Each line below should be repeated exactly as written, with no pictures carried over.

* PROVIDED ENTRIES *
________
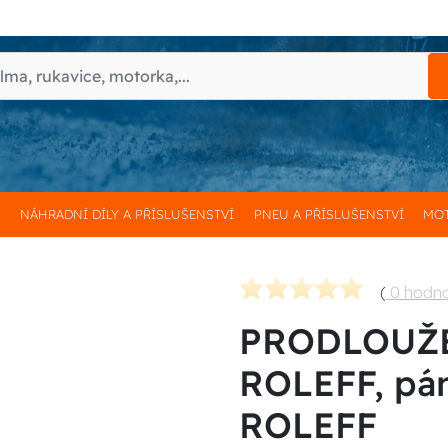
H
NÁHRADNÍ DÍLY A PŘÍSLUŠENSTVÍ
PNEU A PŘÍSLUŠENSTVÍ
MOT
(
0 hodn
PRODLOUŽEN
ROLEFF, pán
ROLEFF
________
* WORKED SOLUTION *
H
NÁHRADNÍ DÍLY A PŘÍSLUŠENSTVÍ
PNEU A PŘÍSLUŠENSTVÍ
MOT
(
0 hodn
PRODLOUŽEN
ROLEFF, pán
ROLEFF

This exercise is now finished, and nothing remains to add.